It's an optical illusion. For cutting the hole behind the mobo I used a cutting disc for my drill, but to cut the hole for my SATA cables etc I used the drill bit that comes with the Dremel. That hole didn't turn out too well, because the drill bit got a bit jumpy but atleast it functions.

I don't have any of the TT Smart fans left though, sold them all to WarEagle a few months ago.


----------



## wtf8269 (Dec 30, 2006)

Sorry for the late update. I'm sure many of you can relate to my laziness. Here are some pictures of my PC completed at a recent LAN party I had.










Obviously I got the LED rods in. I really like these a whole lot better than any cold cathodes I ever had. The blue is a lot more pure and not overwhelming at all. I also tidied up the wires a bit more; a few zip ties here and there, but overall it still looks about the same inside. I did take the fan washers out from my side fans. I think it looks a lot better now that I did that. Also doing that fixed my clearance issue with my CPU heatsink. I put the metal cover back in that covered up my 3.5" bays, but I trimmed it down a little as well.

Hopefully I'll get the motivation to take some actual good pics and update my case mod gallery. But if not, meh oh well.


----------



## stevorob (Dec 30, 2006)

I have pretty much the same case, except I don't have the windowed side panel.

Just wondering what you used to cut the other 80mm hole on the back of the mobo tray for the second fan because I was planning on doing that mod to my case, and yours looks really neat.

Thanks in advance.


----------



## wtf8269 (Dec 30, 2006)

I used a 3" holesaw that I got from Home Depot. The key thing is to make sure the holesaw along w/ the other drill bits you use are made for metal.

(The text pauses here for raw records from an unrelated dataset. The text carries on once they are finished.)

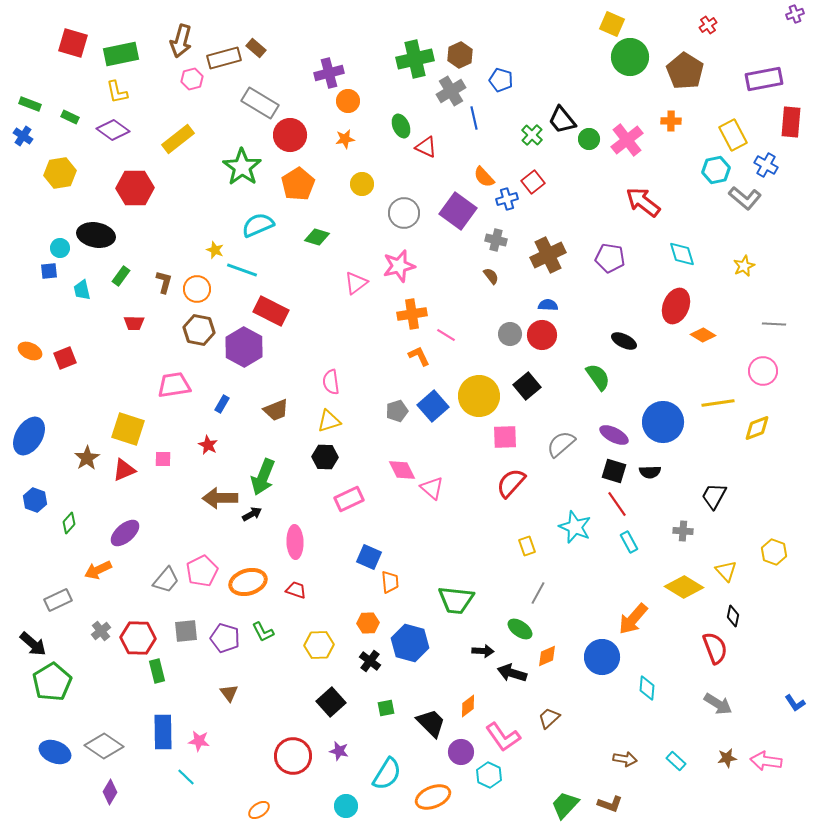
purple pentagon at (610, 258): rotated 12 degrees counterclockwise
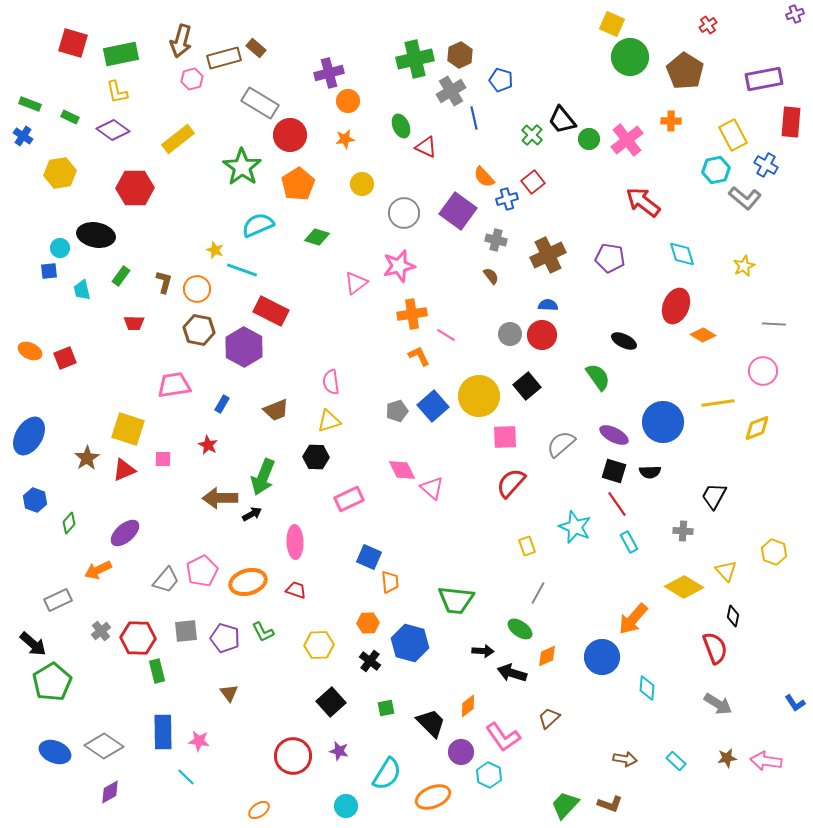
black hexagon at (325, 457): moved 9 px left
purple diamond at (110, 792): rotated 30 degrees clockwise
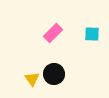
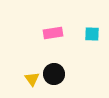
pink rectangle: rotated 36 degrees clockwise
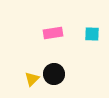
yellow triangle: rotated 21 degrees clockwise
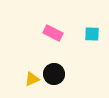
pink rectangle: rotated 36 degrees clockwise
yellow triangle: rotated 21 degrees clockwise
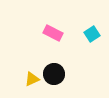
cyan square: rotated 35 degrees counterclockwise
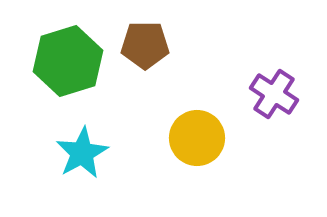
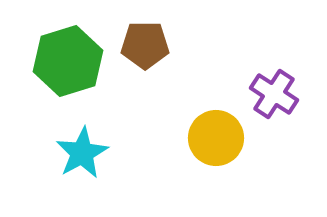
yellow circle: moved 19 px right
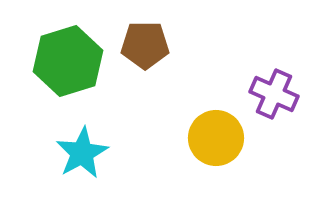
purple cross: rotated 9 degrees counterclockwise
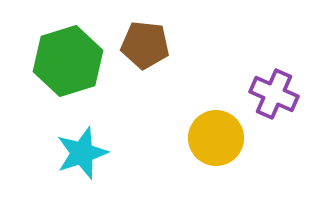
brown pentagon: rotated 6 degrees clockwise
cyan star: rotated 10 degrees clockwise
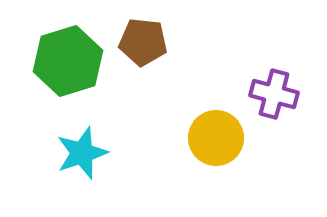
brown pentagon: moved 2 px left, 3 px up
purple cross: rotated 9 degrees counterclockwise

To mark up where to drill the holes I took the frame of an old fan and marked through the holes and traced the circle of the inside of the frame.

Happy modding.


----------



## stevorob (Dec 30, 2006)

Thanks man.

Also heard that a nibbler will work well for that as well.  I might just try to pick one up since I don't have a hole saw.


----------



## wtf8269 (Dec 30, 2006)

A hole saw is just a big drill bit. Cost me about $30 including the mandrel. But the nibbler may be a better buy depending on the price.


----------